Obama sagte bei einer Rede vor Mitgliedern der Bürgerrechtsgruppe National Urban League am Mittwoch (Ortszeit), er fordere bei den Bemühungen zur Eindämmung von Waffengewalt einen nationalen Konsens. Obama hatte sich während seiner Amtszeit als Senator von Illinois für schärfere Waffengesetze in den USA ausgesprochen.
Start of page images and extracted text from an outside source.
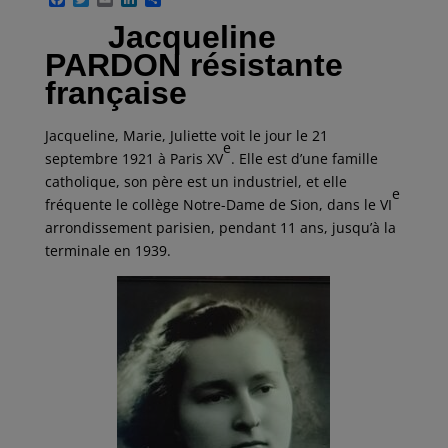
a
w
m
i
a
Jacqueline
c
i
a
n
r
e
t
i
k
t
PARDON résistante
b
t
l
e
a
o
e
d
g
française
o
r
I
e
k
n
r
Jacqueline, Marie, Juliette voit le jour le 21
e
septembre 1921 à Paris XV
. Elle est d’une famille
catholique, son père est un industriel, et elle
e
fréquente le collège Notre-Dame de Sion, dans le VI
arrondissement parisien, pendant 11 ans, jusqu’à la
terminale en 1939.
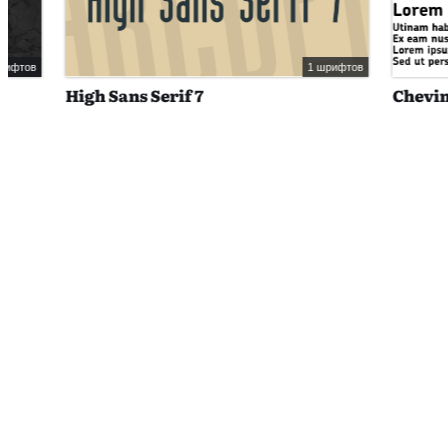
1 шрифтов
High Sans Serif 7
Chevin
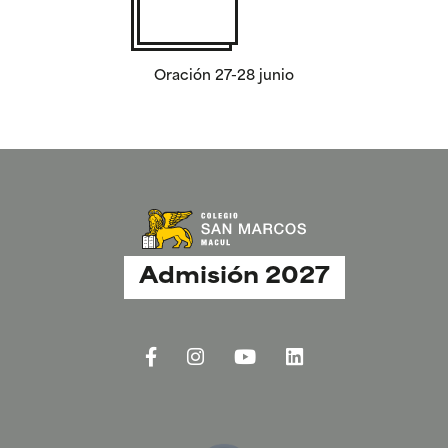
Oración 27-28 junio
Admisión 2027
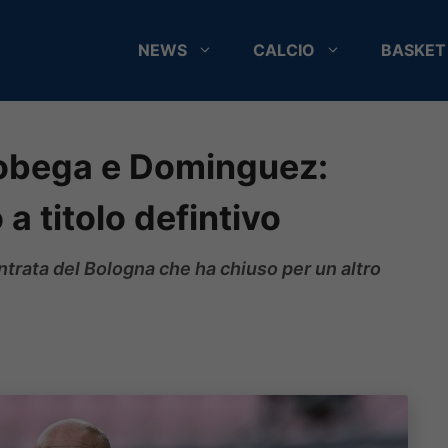
NEWS
CALCIO
BASKET
Pobega e Dominguez:
 a titolo defintivo
ntrata del Bologna che ha chiuso per un altro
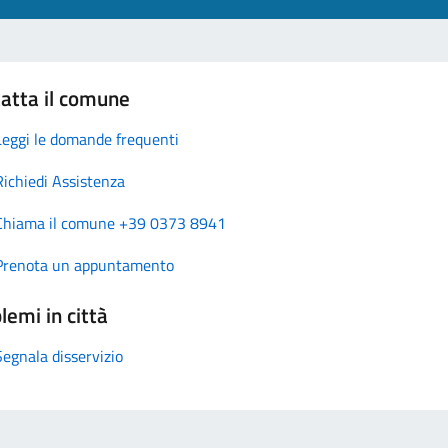
atta il comune
Leggi le domande frequenti
Richiedi Assistenza
Chiama il comune +39 0373 8941
Prenota un appuntamento
lemi in città
Segnala disservizio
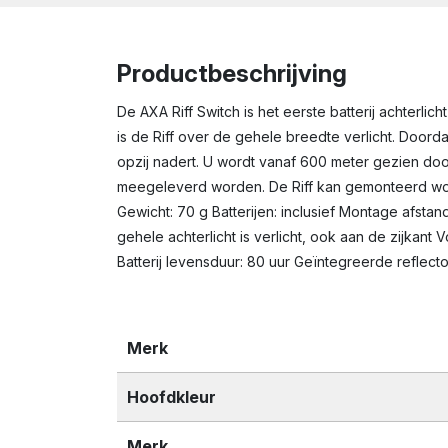
Productbeschrijving
De AXA Riff Switch is het eerste batterij achterli
is de Riff over de gehele breedte verlicht. Doord
opzij nadert. U wordt vanaf 600 meter gezien do
meegeleverd worden. De Riff kan gemonteerd wo
Gewicht: 70 g Batterijen: inclusief Montage afst
gehele achterlicht is verlicht, ook aan de zijka
Batterij levensduur: 80 uur Geïntegreerde reflec
Merk
Hoofdkleur
Merk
Nach dem Blutbad vom vergangenen Freitag sah sich das Weiße Haus erneut mit der Frage konfrontiert, ob Obama kurz vor der Präsidentschaftswahl im November schärfere Waffengesetze wieder zum Thema machen würde.

Nach Einschätzung des republikanischen Präsidentschaftskandidaten Romney hätten schärfere Waffengesetze die Bluttat in Aurora nicht verhindert. Romney sagte am Mittwoch dem Fernsehsender NBC, der Schütze habe viele seiner Waffen illegal erworben. "Diese Person hätte keine Waffen oder Bomben haben dürfen", erklärte Romney. Der Verdächtige habe mit dem Besitz vieler seiner Waffen bereits gegen das Gesetz verstoßen. Der Mann hatte seine drei Waffen, mit denen er in das Kino in Aurora kam, allerdings legal gekauft. Er bestand alle notwendigen Überprüfungen.

Sechs Tage nach dem Amoklauf wurde am Mittwoch das erste Opfer zu Grabe getragen. Unter den rund 150 Trauergäste in einer Kirche in Denver waren auch Colorados Gouverneur John Hickenlooper und Auroras Bürgermeister Steve Hogan. Am Eingang der Kirche war ein großes Porträt des 51-jährigen Toten aufgestellt, viele Gäste legten Blumen nieder. Seine beiden Kinder hatten den Amoklauf unverletzt überlebt. Medien berichteten, der Amokschütze von Aurora habe vor dem Blutbad in dem Kino ein Notizbuch mit Mordgedanken an einen Psychiater geschickt.

Das Paket sei an einen Psychiater der Universität von Colorado adressiert gewesen, meldete der US-Fernsehsender Fox News. Es enthalte Skizzen von Figuren, die erschossen werden, und die Beschreibung eines bevorstehenden Angriffs, meldete Fox. Der 24-jährige Schütze, der in Untersuchungshaft sitzt, hatte in der vergangenen Woche zwölf Menschen in einem Kino in der Stadt Aurora getötet. Das Paket sei spätestens am 12. Juli in der Poststelle eingegangen und erst am Montag entdeckt worden - drei Tage nach der Tat. Die Universität bestätigte den Eingang eines verdächtigen Pakets. Es sei den Behörden übergeben worden.